Florida Gov. Ron DeSantis speaks to a crowd.

TALLAHASSEE, Fla. — Florida will no longer require a jury to unanimously recommend the death penalty under a measure signed into law Thursday by Gov. Ron DeSantis, a change made in response to outrage over jurors who last fall blocked the death penalty for convicted Parkland killer Nikolas Cruz.

DeSantis approved the bill in a private bill-signing ceremony held in his office with legislative leaders and the sponsors of the legislation.   “Once a defendant in a capital case is found guilty by a unanimous jury, one juror should not be able to veto a capital sentence,” DeSantis said in a statement. “I’m proud to sign legislation that will prevent families from having to endure what the Parkland families have and ensure proper justice will be served in the state of Florida.”

Cruz killed 17 people at Marjory Stoneman Douglas School five years ago and eventually pleaded guilty to murder charges.
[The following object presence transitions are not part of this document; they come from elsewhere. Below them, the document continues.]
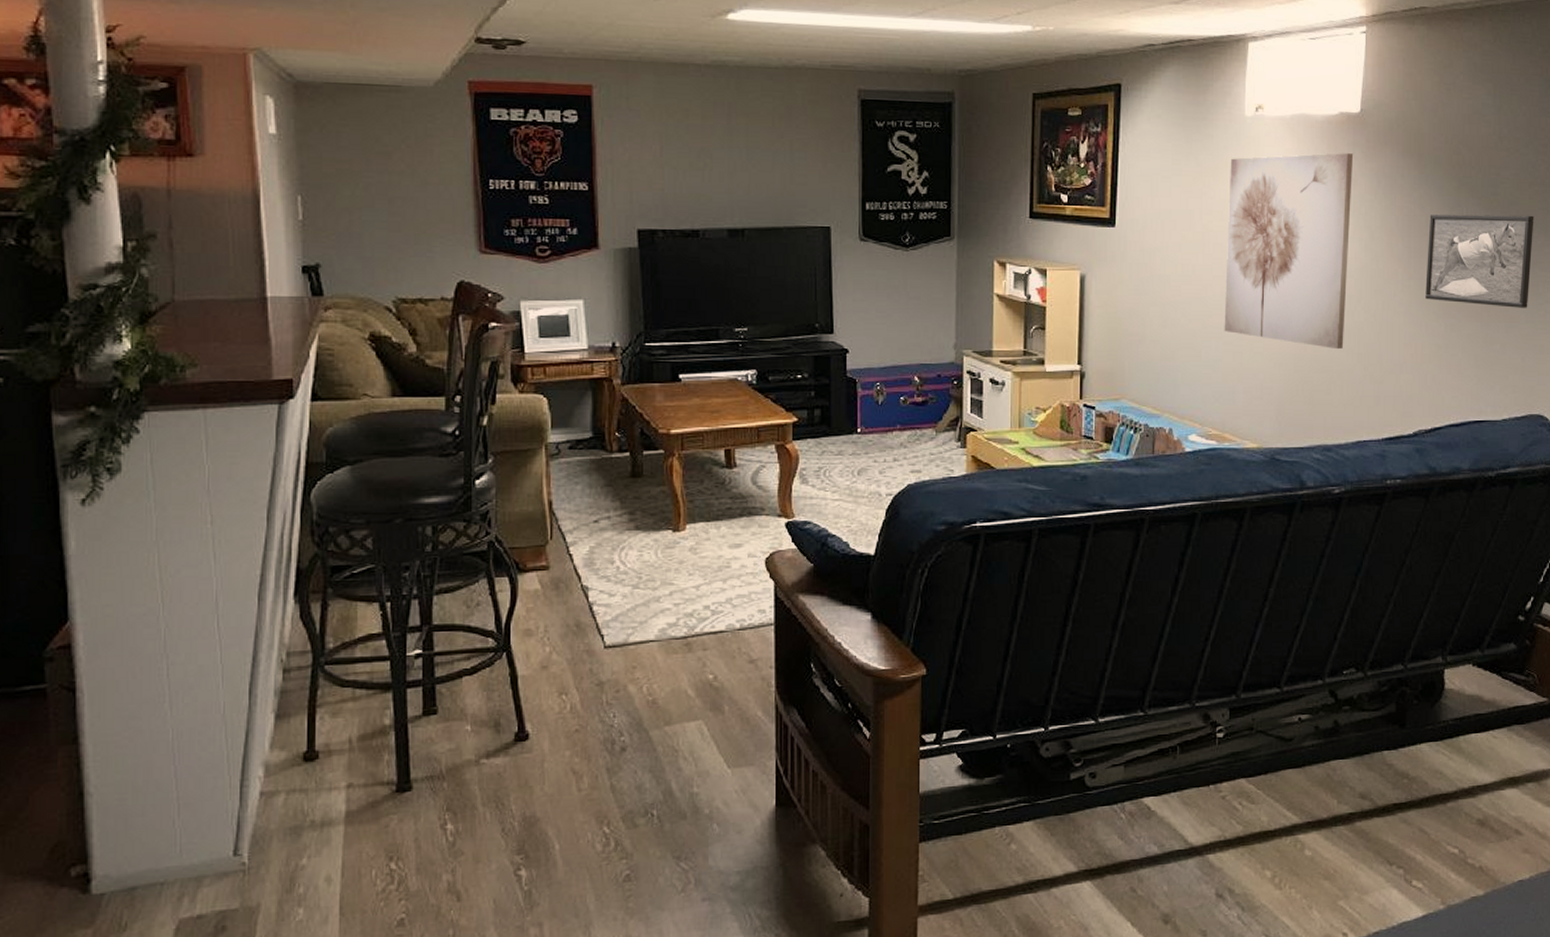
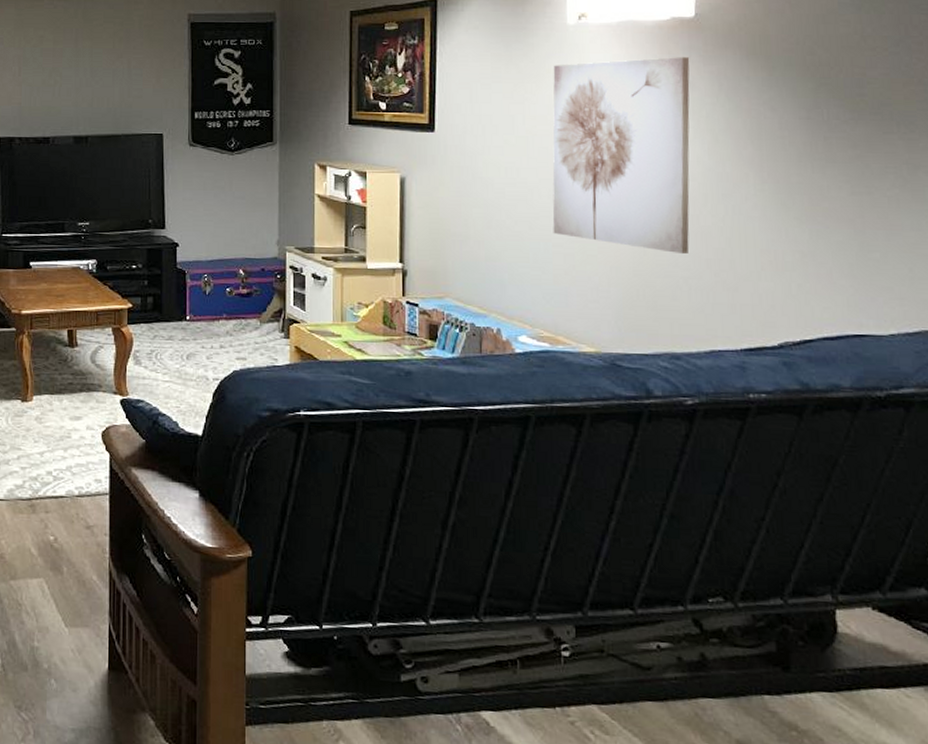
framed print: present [1425,214,1534,308] -> none [782,116,913,215]

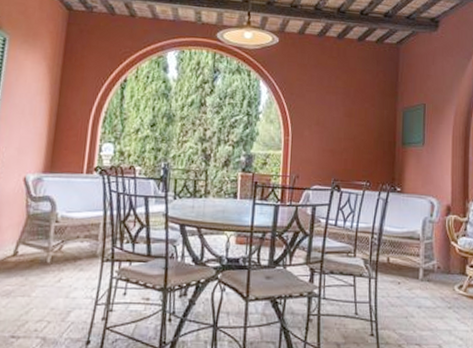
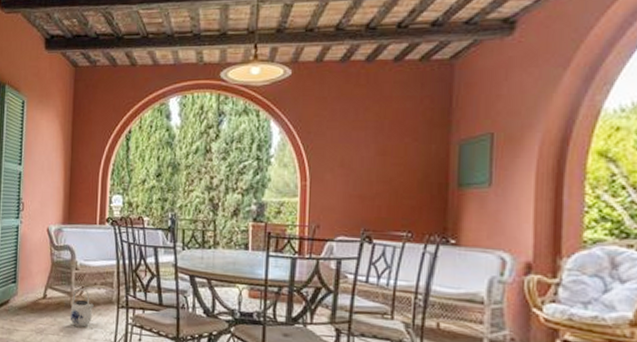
teapot: none [45,242,76,285] -> present [70,288,95,327]

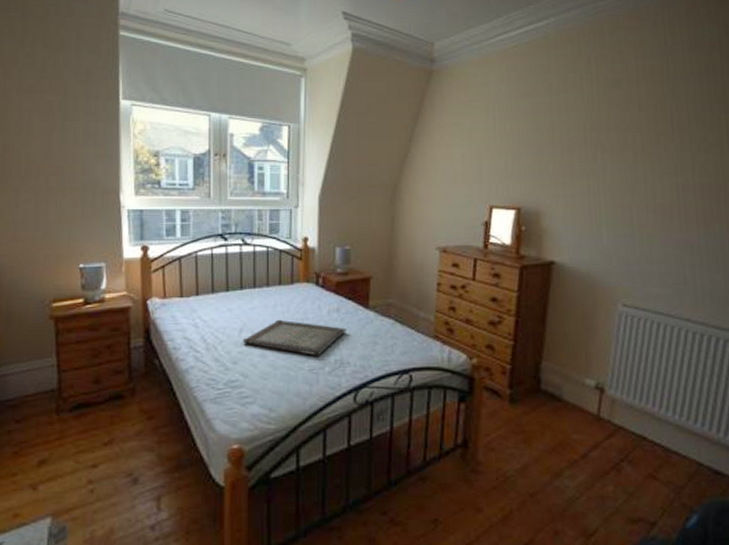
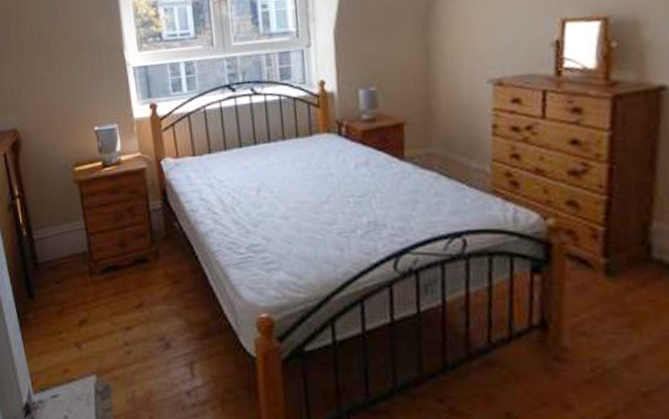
serving tray: present [242,319,346,356] -> none [261,176,379,217]

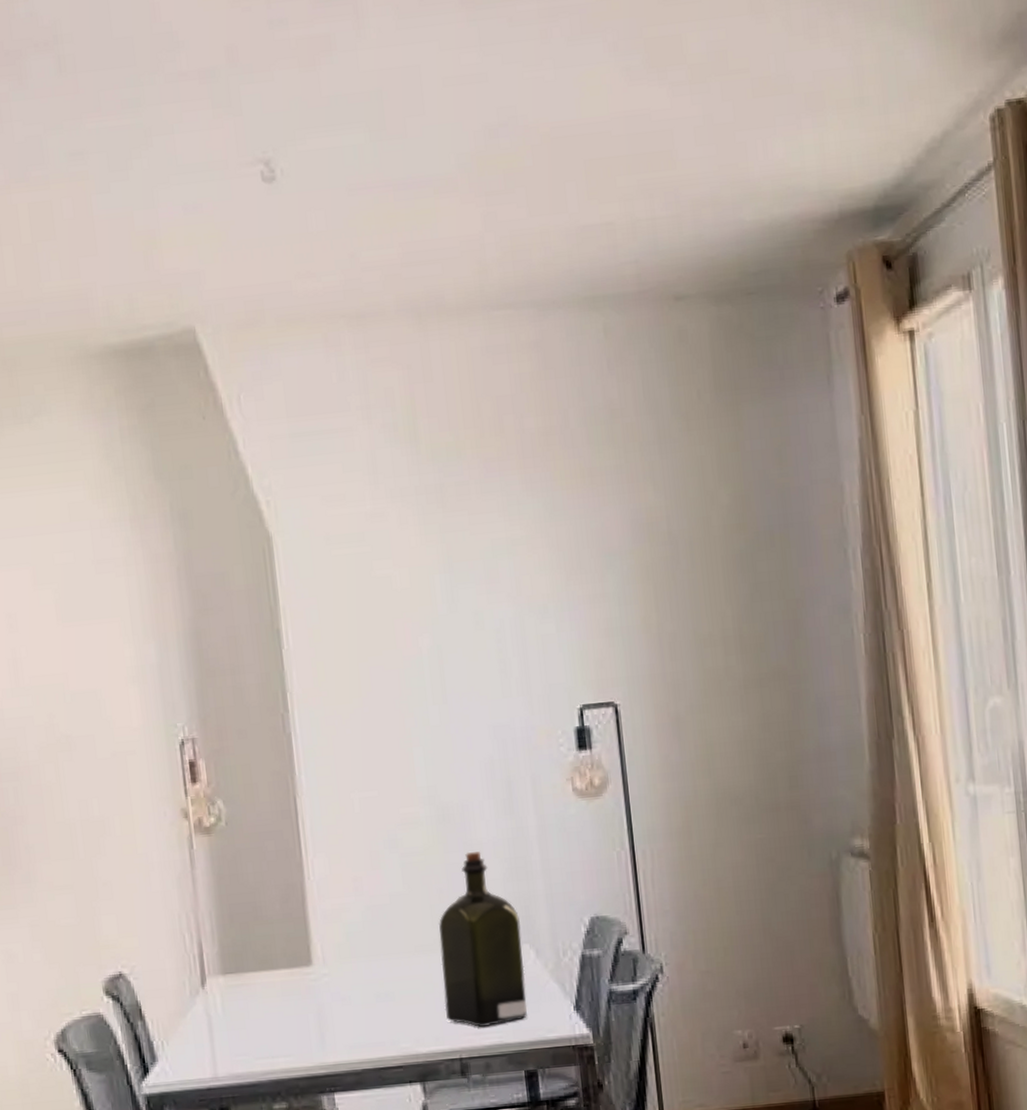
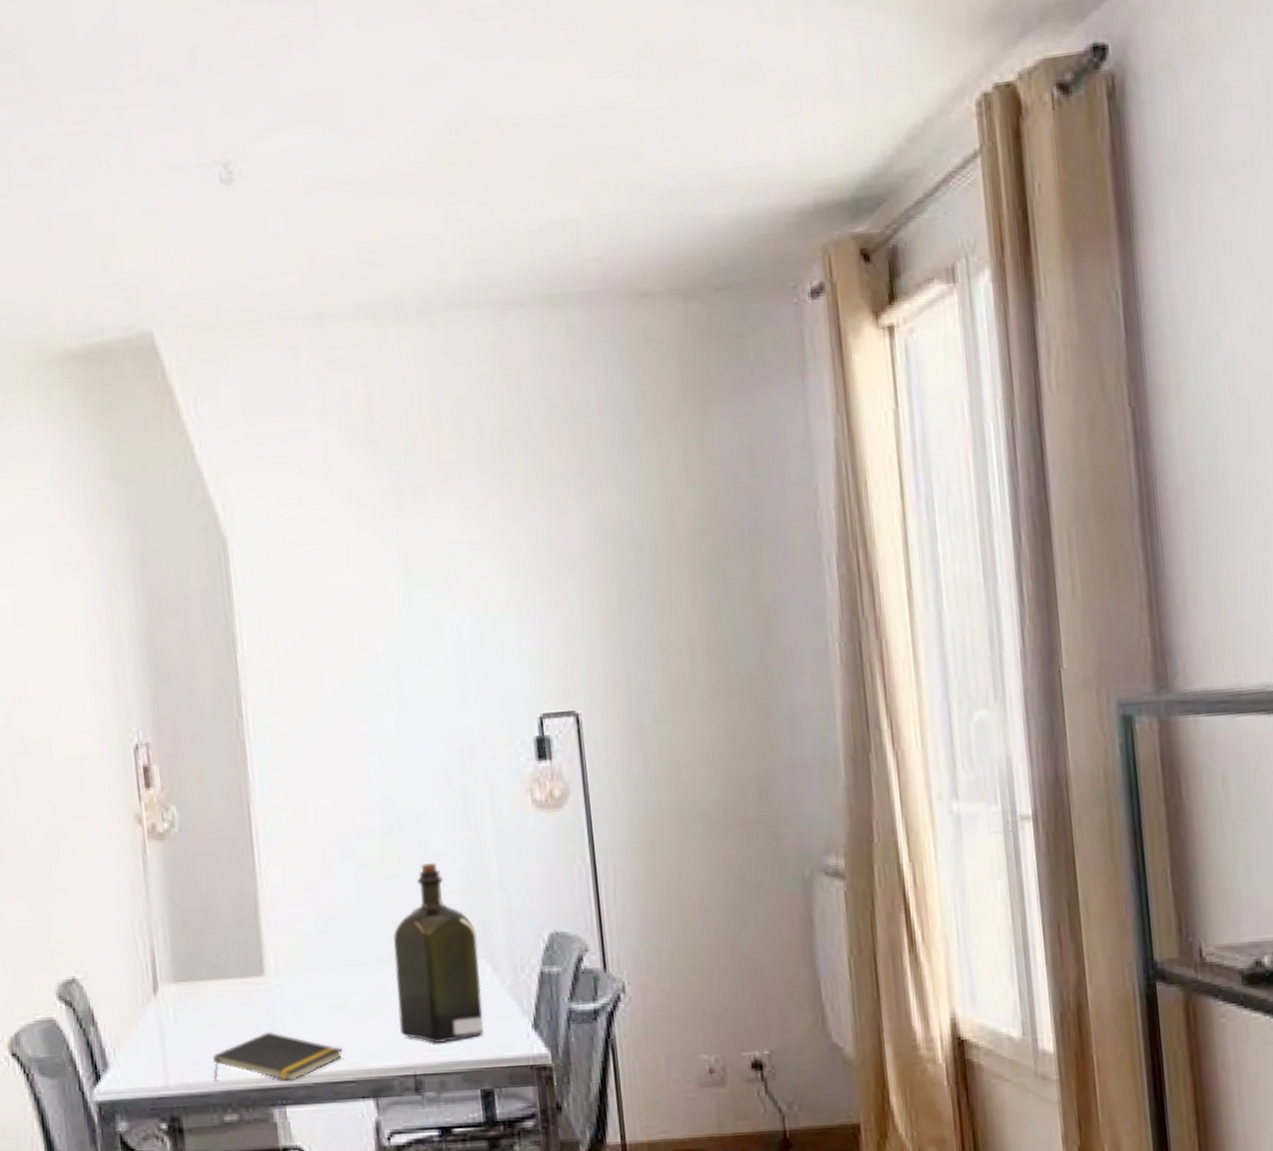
notepad: none [262,1021,391,1071] -> present [213,1032,344,1081]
But DeSantis called for changes to Florida’s death penalty law after three out of the 12 jurors deciding his fate recommended life in prison.

From now on, convicted murderers could receive the death penalty if eight out of the 12 jurors recommend it. It’s a lower threshold than any other states that actively carry out the death penalty. Alabama requires a jury vote of 10-2.

“This bill is about victims’ rights, plain and simple,” said Tony Montalto, whose daughter Gina Montalto was killed by Cruz, in a statement. “It allows the victims of heinous crimes a chance to get justice and have the perpetrators punished to the full extent of the law.”

Florida’s death penalty process has undergone a flurry of litigation over the years. State legislators switched from a simple majority to a 10-2 jury requirement after the U.S. Supreme Court ruled that the state’s process was unconstitutional. But then legislators changed the law to require a unanimous jury recommendation after the Florida Supreme Court ruled in 2016 that it was required.

But the state’s high court — which shifted rightward due to several appointments by DeSantis — retracted that decision four years later and said the previous decision was “wrong.”

While supporters of the bill insist the lower threshold will withstand constitutional muster, opponents counter that the new standard will likely be challenged in federal court.

The legislation, S.B, 450, was supported by both Democrats and Republicans, although most of the “no” votes were from Democrats.

“We are talking about the state injecting chemicals into a person’s body to take their life,” said Rep. Ashley Gantt, a Miami Democrat and an attorney. “And that demands the highest of the threshold of a unanimous jury verdict.”

The death penalty bill was just one of a series criminal justice bills that DeSantis called for ahead of this year’s session. DeSantis, who has made stops across the country to promote a new memoir ahead of an expected presidential run, has lashed out at blue states and “soft-on-crime” prosecutors operating in other parts of the country.